Korsinsky assembled, composed and edited the documentary-style clips from Eritrea with the intention to alternate interior and exterior as well as colors and shapes and thereby extend the meaning of their content. Soldiers in green uniforms march across red earth. The blurry images of the crowd are followed by aesthetically similar shots on tree rows. Again, we are waiting for subtitles to understand but eventually we are left to guess the meaning of the scene from the gestures.
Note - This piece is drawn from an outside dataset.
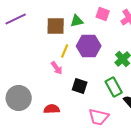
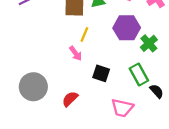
purple hexagon: (89, 46) -> (127, 28), moved
red semicircle: (52, 109) -> (70, 99), turned -42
The editing leads us from interiors and close-ups of the narrating faces to the outside. The piece directs our gaze to shots of a military parade in broad daylight and then a dance event with music outside at nighttime. Korsinsky examines masculine and feminine traits in the piece through images of girl’s braiding their hair or the military parade. That is when Korsinky interferes and unveils our inherent bias: The soldiers turn out to be troops of women.
In this autobiographical work Korsinsky deals with her Eritrean roots but without any post-colonial criticism or migration-analyzing pathos. The gaze of the camera mimics our gaze into a foreign world, which is just as alien to us as it is for Korsinsky. She also doesn't speak or understand Tigrina. We are, like her, dependent on gestures and smiles to intellectually follow the people's narration. But like her, we fail. Only the tangible image and the intangible sound remain as a means for this piece to communicate. The last shot shows a landscape of rooftops. Rain is falling down on them. Visually, the rain washes away the linguistic confusion. The voices are phased out into the constant whooshing sound of the rain drumming on the rooftops. Korsinsky fades out the colors. The last shot almost resembles the black and white static at the end of a video tape.
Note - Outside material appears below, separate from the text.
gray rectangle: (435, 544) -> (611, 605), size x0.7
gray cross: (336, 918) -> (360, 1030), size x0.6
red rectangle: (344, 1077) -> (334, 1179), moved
Korsinky presents "welcome" in a TV-set that is cloaked in a tent made of clothing. Formally this outer skin shows references to Tracy Emin's „Everyone I Have Ever Slept With 1963 -1995“(1995). Both deal with notions of personal history or intimate relations. While coming from different backgrounds, they still operate in similar ways.
In her screen print series, Korsinsky exhibits clothing she wore and categorizes it according to the day when it was used. She offers an intimate insight to a very private world but distorts this by printing images of the clothes that create rather abstract forms and color fields. Korsinsky’s work thereby gains an aesthetic autonomy through which it is removed from the sheer documental context of her daily life, just as her gaze on Eritrea is far more than just documentarian. And yet, her work retains a part of reality. The tent around "welcome" is clearly made of clothing.
The t-shirts and jackets, with which Korsinsky made the tent, came from her family's possession and can be interpreted as a protectionist layer and an expression of withdrawal. The vast screen prints on the other hand rather seem like large, colorful mosaics than individual pieces of clothing. Still Korskinsky purposefully keeps traces of the original material intact and thereby preserves the indexical character of her media. It is exactly this interweavement of aesthetic super-positioning and the trace to reality that characterize Korsinsky's work.